[Items from a dataset]
■ ■ ■ ■
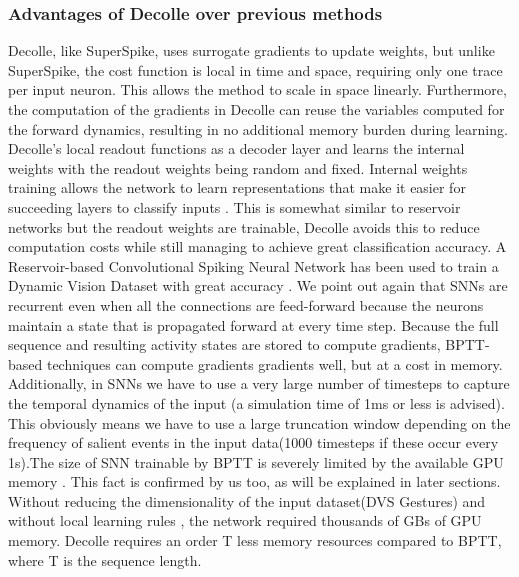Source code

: \documentclass[12pt]{report}
\begin{document}
\subsubsection{Advantages of Decolle over previous methods}
Decolle, like SuperSpike, uses surrogate gradients to update weights, but unlike SuperSpike, the cost function is local in time and space, requiring only one trace per input neuron. This allows the method to scale in space linearly. Furthermore, the computation of the gradients in Decolle can reuse the variables computed for the forward dynamics, resulting in no additional memory burden during learning. Decolle's local readout functions as a decoder layer and learns the internal weights with the readout weights being random and fixed. Internal weights training allows the network to learn representations that make it easier for succeeding layers to classify inputs \cite{neftci2017} . This is somewhat similar to reservoir networks but the readout weights are trainable, Decolle avoids this to reduce computation costs while still managing to achieve great classification accuracy. A Reservoir-based Convolutional Spiking Neural Network has been used to train a Dynamic Vision Dataset with great accuracy \cite{george2020}. We point out again  that SNNs are recurrent even when all the connections are feed-forward because the neurons maintain a state that is propagated forward at every time step. Because the full sequence and resulting activity states are stored to compute gradients, BPTT-based techniques can compute gradients gradients well, but at a cost in memory. Additionally, in SNNs we have to use a very large number of timesteps to capture the temporal dynamics of the input (a simulation time of 1ms or less is advised). This obviously means we have to use a large truncation window depending on the frequency of salient events in the input data(1000 timesteps if these occur every 1s).The size of SNN trainable by BPTT is severely limited by the available GPU memory  \cite{ochard2018} . This fact is confirmed by us too, as will be explained in later sections. Without reducing the dimensionality of the input dataset(DVS Gestures) and without local learning rules , the network required thousands of GBs of GPU memory.  Decolle requires an order T less memory resources compared to BPTT, where T is the sequence length.
\end{document}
■ ■ ■ ■
_REQUIRED WORK_
Give the data above again in full and unchanged, skipping the pictures.

_RESULT OF THIS EXERCISE_
Source code

: \documentclass[12pt]{report}
\begin{document}
\subsubsection{Advantages of Decolle over previous methods}
Decolle, like SuperSpike, uses surrogate gradients to update weights, but unlike SuperSpike, the cost function is local in time and space, requiring only one trace per input neuron. This allows the method to scale in space linearly. Furthermore, the computation of the gradients in Decolle can reuse the variables computed for the forward dynamics, resulting in no additional memory burden during learning. Decolle's local readout functions as a decoder layer and learns the internal weights with the readout weights being random and fixed. Internal weights training allows the network to learn representations that make it easier for succeeding layers to classify inputs \cite{neftci2017} . This is somewhat similar to reservoir networks but the readout weights are trainable, Decolle avoids this to reduce computation costs while still managing to achieve great classification accuracy. A Reservoir-based Convolutional Spiking Neural Network has been used to train a Dynamic Vision Dataset with great accuracy \cite{george2020}. We point out again  that SNNs are recurrent even when all the connections are feed-forward because the neurons maintain a state that is propagated forward at every time step. Because the full sequence and resulting activity states are stored to compute gradients, BPTT-based techniques can compute gradients gradients well, but at a cost in memory. Additionally, in SNNs we have to use a very large number of timesteps to capture the temporal dynamics of the input (a simulation time of 1ms or less is advised). This obviously means we have to use a large truncation window depending on the frequency of salient events in the input data(1000 timesteps if these occur every 1s).The size of SNN trainable by BPTT is severely limited by the available GPU memory  \cite{ochard2018} . This fact is confirmed by us too, as will be explained in later sections. Without reducing the dimensionality of the input dataset(DVS Gestures) and without local learning rules , the network required thousands of GBs of GPU memory.  Decolle requires an order T less memory resources compared to BPTT, where T is the sequence length.
\end{document}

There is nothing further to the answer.